(SET PROBLEM): Could you give the excerpt on Gauss-Jordan elimination again, starting with "2. consistent and" and going on through "original [ A | b ].", but swap "algorithm" for "procedure"?

(EXCERPT):
□ □ □ □ □

2. consistent and inconsistent system.
3. ERO’s
We see that solving a system of linear equations which is in RREF is a relatively easy
task. However most systems we encounter are not in RREF. We now look at a technique
where we transform such systems in RREF without changing the solution.
10.1 Definition − Let [ A | b ] denote a system of linear equations. The Gauss-Jordan
elimination is an algorithm which transforms the system of linear equations [ A | b ] into
a system [ ARREF | d ] such that the resulting system [ ARREF | d ] has the same solution
set that of the original [ A | b ].
These changes are done by performing 3 "Elementary row operations" (ERO’s) on the
augmented matrix associated to the given system :
- ERO of type I : Interchange two rows of the system. We denote this row operation by
Pij, meaning we "permute" or exchange the i and j th rows.
- ERO of type II : Multiply a row of the system by a non-zero real number. We denote
this by cRi, meaning we multiply the row i with the scalar c.
- ERO of type III : Replace the ith row Ri with the sum of Ri and the scalar multiple of
row Rj. We denote this by Ri + cRj.
Note: We could actually apply the above operations to the system of equations and
referring to these as the 3 “equation-operations”:
- “ Pij” , interchange the order of two equations,
- “cEi”, multiply both sides of equation Ei by a non-zero scalar c,
- “Ei + cEj”, replace equation Ei, by the sum of the equation Ei and the equation
obtained by multiply both sides of the equation Ej by c.
Anyone of these 3 operations does not change the solution of the system.
The elementary row operations essentially describe the operations performed above in
solving the system of linear equations.

□ □ □ □ □

Scene question records:
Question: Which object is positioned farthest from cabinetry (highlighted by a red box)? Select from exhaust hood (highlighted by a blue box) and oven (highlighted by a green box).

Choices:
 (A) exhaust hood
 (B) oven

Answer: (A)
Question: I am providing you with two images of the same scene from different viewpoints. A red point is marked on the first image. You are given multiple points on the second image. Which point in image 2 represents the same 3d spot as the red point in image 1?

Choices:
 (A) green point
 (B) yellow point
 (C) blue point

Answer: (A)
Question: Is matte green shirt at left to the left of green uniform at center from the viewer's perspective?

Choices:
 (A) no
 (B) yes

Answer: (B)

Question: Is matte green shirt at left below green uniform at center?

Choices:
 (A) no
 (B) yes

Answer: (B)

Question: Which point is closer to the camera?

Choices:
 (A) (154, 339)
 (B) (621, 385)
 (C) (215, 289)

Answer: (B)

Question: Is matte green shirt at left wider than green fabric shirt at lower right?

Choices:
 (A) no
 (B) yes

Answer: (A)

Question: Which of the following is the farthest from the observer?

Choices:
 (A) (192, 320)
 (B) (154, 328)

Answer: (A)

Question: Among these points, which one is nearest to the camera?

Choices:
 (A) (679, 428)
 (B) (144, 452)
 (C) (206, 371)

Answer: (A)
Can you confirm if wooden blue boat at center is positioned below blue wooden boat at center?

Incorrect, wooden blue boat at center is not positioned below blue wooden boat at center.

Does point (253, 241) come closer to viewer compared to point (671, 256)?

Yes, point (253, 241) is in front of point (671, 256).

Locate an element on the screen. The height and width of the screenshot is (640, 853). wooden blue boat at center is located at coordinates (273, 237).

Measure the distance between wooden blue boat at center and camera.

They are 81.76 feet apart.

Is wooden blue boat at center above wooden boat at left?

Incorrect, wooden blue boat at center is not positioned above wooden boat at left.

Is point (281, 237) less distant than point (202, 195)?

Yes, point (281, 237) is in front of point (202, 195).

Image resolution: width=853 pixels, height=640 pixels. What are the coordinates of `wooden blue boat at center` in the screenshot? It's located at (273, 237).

□ □ □ □ □

(RESULT OF THE EXERCISE):
2. consistent and inconsistent system.
3. ERO’s
We see that solving a system of linear equations which is in RREF is a relatively easy
task. However most systems we encounter are not in RREF. We now look at a technique
where we transform such systems in RREF without changing the solution.
10.1 Definition − Let [ A | b ] denote a system of linear equations. The Gauss-Jordan
elimination is an procedure which transforms the system of linear equations [ A | b ] into
a system [ ARREF | d ] such that the resulting system [ ARREF | d ] has the same solution
set that of the original [ A | b ].